Bond glanced at his watch. He strolled back. To the left, not yet screened by the young oleanders and crotons that had been planted for this eventual purpose, were the kitchens and laundry and staff quarters, the usual back quarters of a luxury hotel; and music, the heartbeat thump of Jamaican calypso, came from their direction—presumably the Kingston combo rehearsing. Bond walked round and under the portico into the main lobby. Scaramanga was at the desk talking to the manager. When he heard Bond's footsteps on the marble, he turned and looked, and gave Bond a curt nod. He was dressed as on the previous day, and the high white cravat suited the elegance of the hall. He said "Okay, then" to the manager and, to Bond, "Let's go take a look at the conference room."

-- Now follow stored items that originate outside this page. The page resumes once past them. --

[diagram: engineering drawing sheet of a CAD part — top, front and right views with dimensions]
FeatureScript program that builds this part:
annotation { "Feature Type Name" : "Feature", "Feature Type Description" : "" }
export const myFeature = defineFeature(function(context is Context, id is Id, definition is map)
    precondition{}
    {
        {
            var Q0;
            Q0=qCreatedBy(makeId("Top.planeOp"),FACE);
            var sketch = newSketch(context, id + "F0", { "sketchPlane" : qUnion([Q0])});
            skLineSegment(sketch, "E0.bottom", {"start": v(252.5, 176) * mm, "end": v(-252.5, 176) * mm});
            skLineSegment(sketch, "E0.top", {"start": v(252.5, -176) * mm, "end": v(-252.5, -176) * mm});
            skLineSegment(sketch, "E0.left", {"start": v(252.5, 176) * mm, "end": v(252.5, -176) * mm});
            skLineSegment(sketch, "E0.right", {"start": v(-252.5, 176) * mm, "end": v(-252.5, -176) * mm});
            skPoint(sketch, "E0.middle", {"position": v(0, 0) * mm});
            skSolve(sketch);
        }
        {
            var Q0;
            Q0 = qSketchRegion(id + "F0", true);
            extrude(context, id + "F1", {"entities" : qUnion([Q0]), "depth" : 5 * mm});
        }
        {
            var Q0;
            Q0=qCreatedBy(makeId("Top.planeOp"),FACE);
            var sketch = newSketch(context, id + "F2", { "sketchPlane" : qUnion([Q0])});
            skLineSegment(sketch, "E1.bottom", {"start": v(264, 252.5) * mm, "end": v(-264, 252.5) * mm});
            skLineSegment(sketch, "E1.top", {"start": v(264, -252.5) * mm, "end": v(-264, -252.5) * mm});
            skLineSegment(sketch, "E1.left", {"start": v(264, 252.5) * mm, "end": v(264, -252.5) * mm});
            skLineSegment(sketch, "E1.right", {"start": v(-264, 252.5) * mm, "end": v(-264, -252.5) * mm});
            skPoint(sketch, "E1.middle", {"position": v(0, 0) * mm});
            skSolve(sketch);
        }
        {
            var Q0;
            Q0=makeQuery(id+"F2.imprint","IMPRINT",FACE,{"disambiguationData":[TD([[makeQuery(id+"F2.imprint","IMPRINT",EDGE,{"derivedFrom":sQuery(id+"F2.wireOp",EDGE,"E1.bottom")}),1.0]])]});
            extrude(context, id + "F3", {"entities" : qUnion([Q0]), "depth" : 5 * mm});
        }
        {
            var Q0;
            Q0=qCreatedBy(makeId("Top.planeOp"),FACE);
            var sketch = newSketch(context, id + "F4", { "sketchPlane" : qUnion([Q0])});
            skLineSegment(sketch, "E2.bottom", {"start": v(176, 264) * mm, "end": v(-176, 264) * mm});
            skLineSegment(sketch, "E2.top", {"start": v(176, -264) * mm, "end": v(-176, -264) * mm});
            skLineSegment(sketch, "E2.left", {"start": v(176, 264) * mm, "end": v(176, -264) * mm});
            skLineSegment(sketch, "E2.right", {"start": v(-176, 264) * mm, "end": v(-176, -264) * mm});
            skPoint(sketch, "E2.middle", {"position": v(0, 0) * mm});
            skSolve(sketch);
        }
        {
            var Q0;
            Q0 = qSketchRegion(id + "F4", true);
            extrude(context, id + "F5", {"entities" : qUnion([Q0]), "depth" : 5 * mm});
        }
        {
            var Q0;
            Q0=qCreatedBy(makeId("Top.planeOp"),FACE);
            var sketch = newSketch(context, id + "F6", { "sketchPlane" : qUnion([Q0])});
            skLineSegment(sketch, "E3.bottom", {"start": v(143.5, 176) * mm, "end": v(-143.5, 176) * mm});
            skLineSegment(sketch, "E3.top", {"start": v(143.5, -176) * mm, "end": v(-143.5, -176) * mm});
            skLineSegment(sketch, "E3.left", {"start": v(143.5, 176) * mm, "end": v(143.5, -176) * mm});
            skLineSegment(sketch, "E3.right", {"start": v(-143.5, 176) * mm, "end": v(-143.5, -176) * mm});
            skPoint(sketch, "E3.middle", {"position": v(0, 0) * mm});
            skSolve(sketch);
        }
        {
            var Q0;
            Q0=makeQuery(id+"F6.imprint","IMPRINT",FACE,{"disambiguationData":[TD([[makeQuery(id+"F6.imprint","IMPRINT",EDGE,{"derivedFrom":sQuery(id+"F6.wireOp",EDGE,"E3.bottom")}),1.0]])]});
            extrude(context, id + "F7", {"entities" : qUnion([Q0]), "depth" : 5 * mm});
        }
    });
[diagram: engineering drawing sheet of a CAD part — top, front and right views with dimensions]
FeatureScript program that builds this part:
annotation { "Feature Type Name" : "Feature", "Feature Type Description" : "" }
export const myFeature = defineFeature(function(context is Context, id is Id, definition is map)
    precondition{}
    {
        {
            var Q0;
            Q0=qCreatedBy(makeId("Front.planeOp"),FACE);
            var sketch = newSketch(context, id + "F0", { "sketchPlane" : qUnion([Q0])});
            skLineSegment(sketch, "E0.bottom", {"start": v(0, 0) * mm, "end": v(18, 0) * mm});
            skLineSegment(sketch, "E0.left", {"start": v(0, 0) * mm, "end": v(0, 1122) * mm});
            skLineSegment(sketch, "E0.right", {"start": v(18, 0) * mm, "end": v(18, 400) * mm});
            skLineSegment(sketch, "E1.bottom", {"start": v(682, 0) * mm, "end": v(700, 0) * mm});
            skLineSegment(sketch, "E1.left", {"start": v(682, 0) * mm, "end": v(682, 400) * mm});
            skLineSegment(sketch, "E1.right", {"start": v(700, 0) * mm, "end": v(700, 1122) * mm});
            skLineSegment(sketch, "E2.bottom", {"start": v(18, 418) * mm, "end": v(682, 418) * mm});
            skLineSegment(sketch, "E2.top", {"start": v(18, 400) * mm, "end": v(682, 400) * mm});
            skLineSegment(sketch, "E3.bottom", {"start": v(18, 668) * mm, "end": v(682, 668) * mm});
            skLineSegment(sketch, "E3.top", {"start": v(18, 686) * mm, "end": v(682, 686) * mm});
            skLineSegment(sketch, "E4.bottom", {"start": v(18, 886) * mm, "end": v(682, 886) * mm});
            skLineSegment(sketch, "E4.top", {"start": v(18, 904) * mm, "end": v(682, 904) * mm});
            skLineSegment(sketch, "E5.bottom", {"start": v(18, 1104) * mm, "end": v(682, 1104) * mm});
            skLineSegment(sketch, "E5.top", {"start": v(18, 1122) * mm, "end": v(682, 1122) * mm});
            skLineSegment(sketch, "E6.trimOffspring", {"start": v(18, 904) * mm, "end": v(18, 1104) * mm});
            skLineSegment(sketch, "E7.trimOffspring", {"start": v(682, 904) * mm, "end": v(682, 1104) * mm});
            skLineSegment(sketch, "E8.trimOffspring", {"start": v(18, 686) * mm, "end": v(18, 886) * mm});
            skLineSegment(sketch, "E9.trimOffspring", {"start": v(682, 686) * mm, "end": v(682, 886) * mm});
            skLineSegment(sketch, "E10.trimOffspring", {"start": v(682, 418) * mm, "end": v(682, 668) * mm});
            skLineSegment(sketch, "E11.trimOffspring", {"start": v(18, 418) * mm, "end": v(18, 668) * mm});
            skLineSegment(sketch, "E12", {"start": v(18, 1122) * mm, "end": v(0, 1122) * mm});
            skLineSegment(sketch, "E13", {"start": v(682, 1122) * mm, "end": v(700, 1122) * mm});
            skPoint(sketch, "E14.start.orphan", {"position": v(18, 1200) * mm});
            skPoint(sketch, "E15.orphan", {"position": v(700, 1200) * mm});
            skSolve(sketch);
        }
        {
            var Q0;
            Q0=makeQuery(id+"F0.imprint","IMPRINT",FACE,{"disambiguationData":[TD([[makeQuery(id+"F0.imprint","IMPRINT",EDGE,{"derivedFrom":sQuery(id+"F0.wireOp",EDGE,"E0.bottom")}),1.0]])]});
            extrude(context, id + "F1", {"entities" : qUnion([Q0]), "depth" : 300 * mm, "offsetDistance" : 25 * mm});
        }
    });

Bond followed him through the restaurant door and then through another door to the right that opened into a lobby, one of whose walls was taken up with the glasses and plates of a buffet. Beyond this was another door. Scaramanga led the way through into what would one day perhaps be a card room or writing room. Now there was nothing but a round table in the centre of a wine-red carpet and seven white leatherette armchairs with scratchpads and pencils in front of them. The chair facing the door, presumably Scaramanga's, had a white telephone in front of it.